Problem: Go through the lines below and copy any that hold the string "down".

————

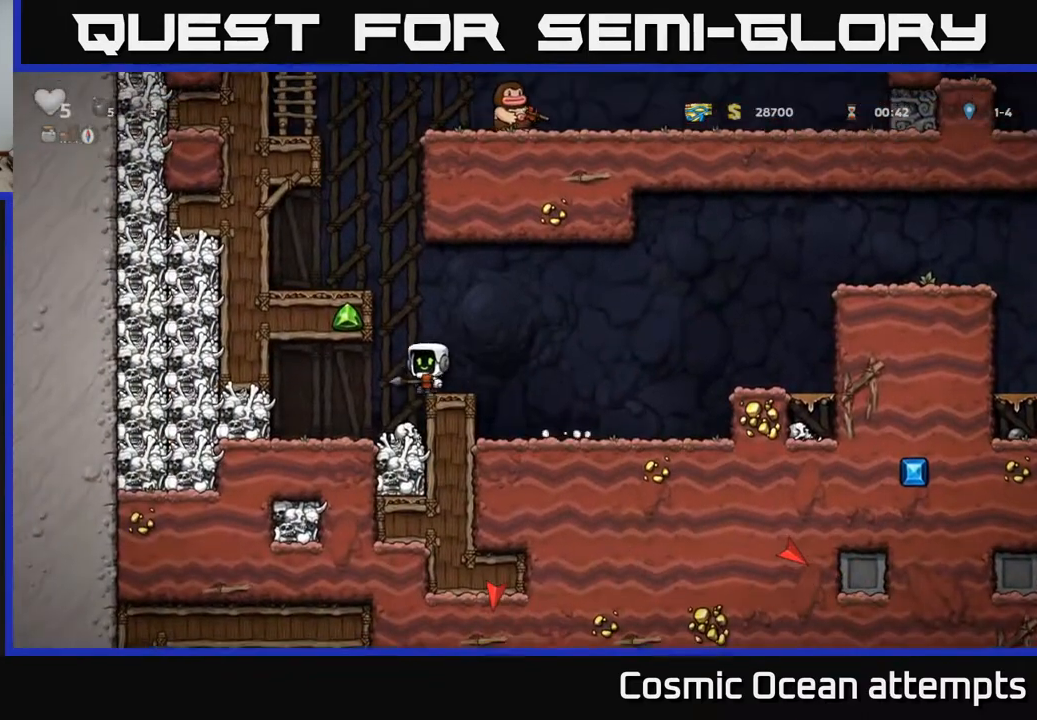
{"buttons": ["A", "DPAD_LEFT"], "right_stick": "center", "events": [[217, "DPAD_LEFT", "down"], [233, "A", "up"], [400, "A", "down"]]}
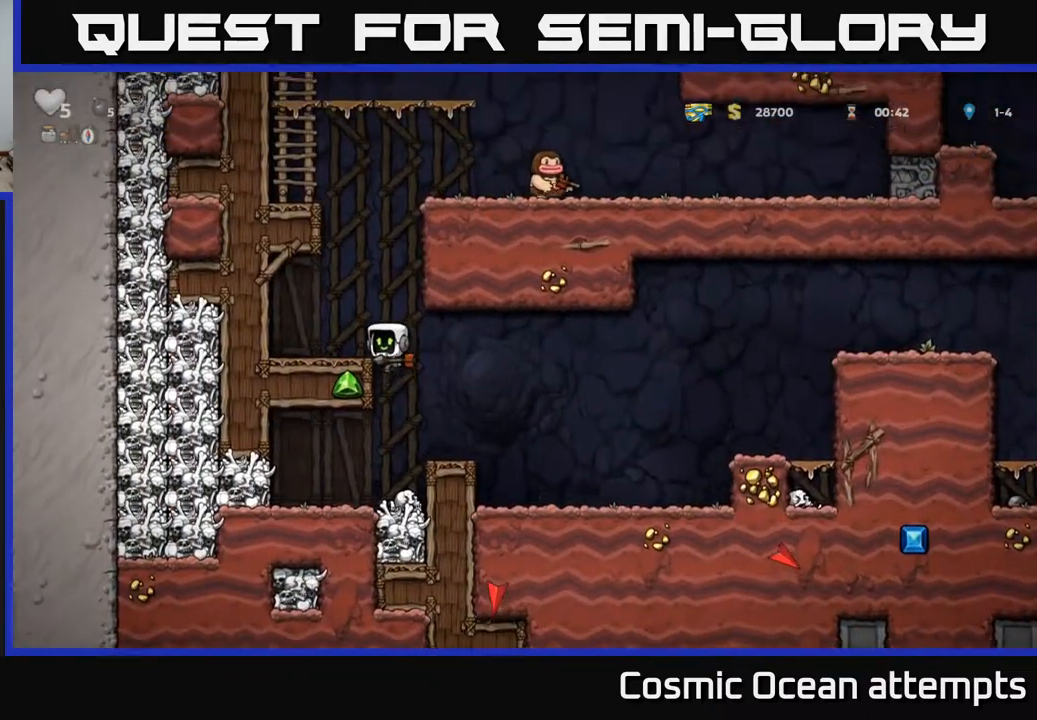
{"buttons": ["DPAD_UP"], "right_stick": "center", "events": [[17, "A", "up"], [33, "DPAD_LEFT", "up"], [233, "DPAD_UP", "down"]]}
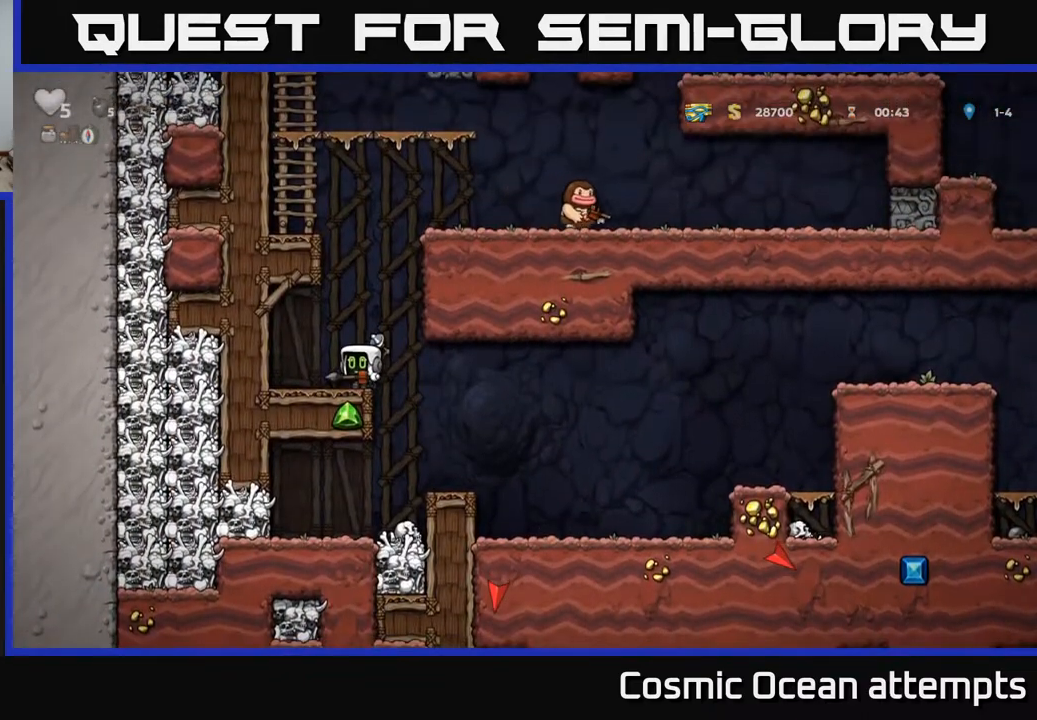
{"buttons": ["DPAD_UP"], "right_stick": "center", "events": []}
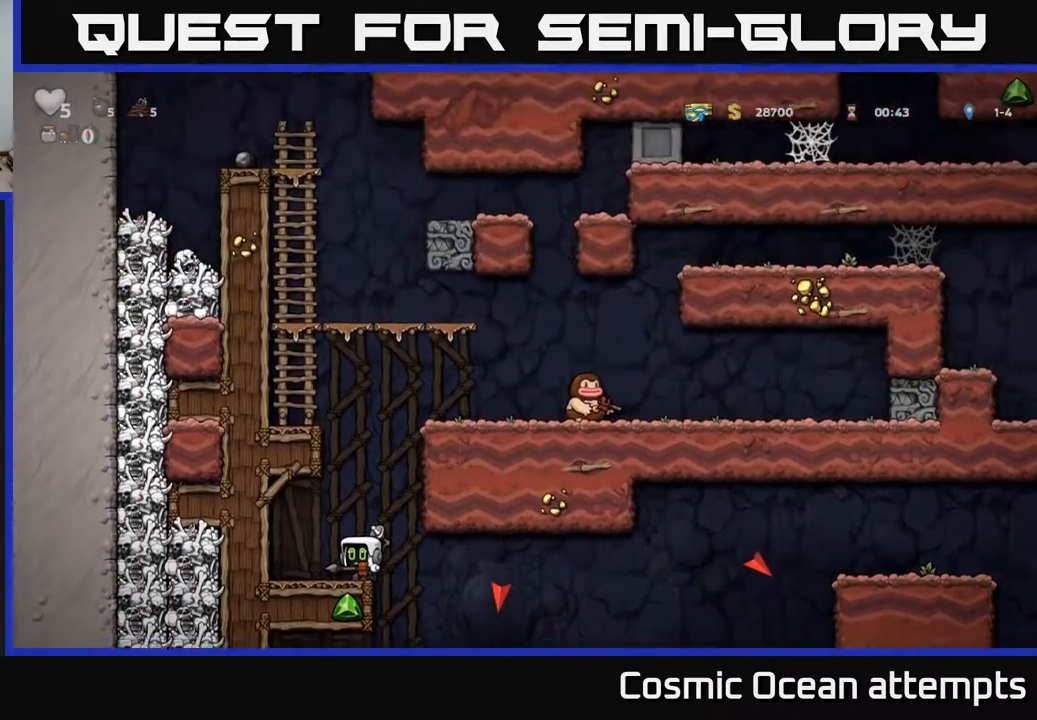
{"buttons": ["DPAD_UP"], "right_stick": "center", "events": []}
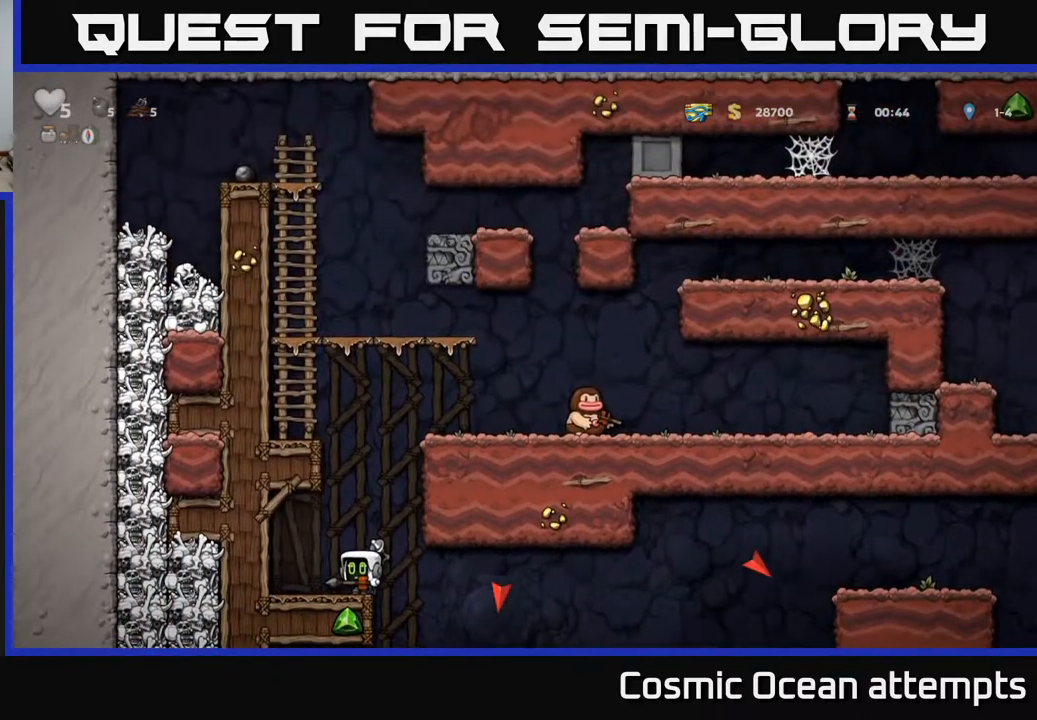
{"buttons": ["DPAD_RIGHT"], "right_stick": "center", "events": [[133, "DPAD_RIGHT", "down"], [167, "DPAD_UP", "up"]]}
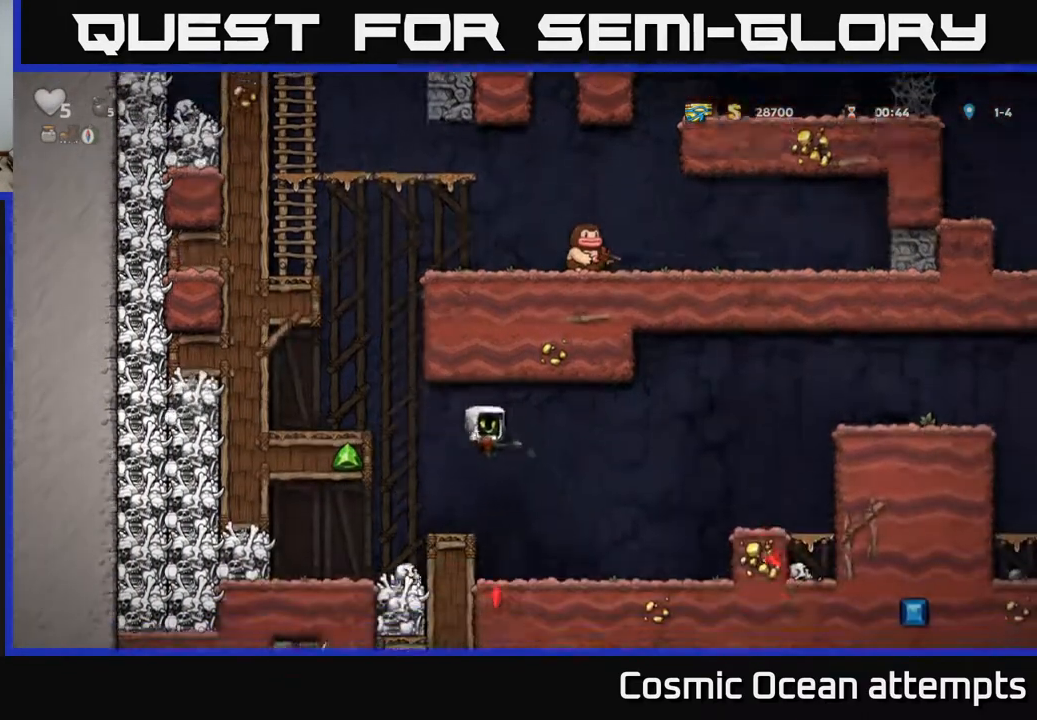
{"buttons": ["A", "DPAD_RIGHT"], "right_stick": "center", "events": [[333, "A", "down"]]}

————

Task answer:
{"buttons": ["A", "DPAD_LEFT"], "right_stick": "center", "events": [[217, "DPAD_LEFT", "down"], [233, "A", "up"], [400, "A", "down"]]}
{"buttons": ["DPAD_UP"], "right_stick": "center", "events": [[17, "A", "up"], [33, "DPAD_LEFT", "up"], [233, "DPAD_UP", "down"]]}
{"buttons": ["DPAD_RIGHT"], "right_stick": "center", "events": [[133, "DPAD_RIGHT", "down"], [167, "DPAD_UP", "up"]]}
{"buttons": ["A", "DPAD_RIGHT"], "right_stick": "center", "events": [[333, "A", "down"]]}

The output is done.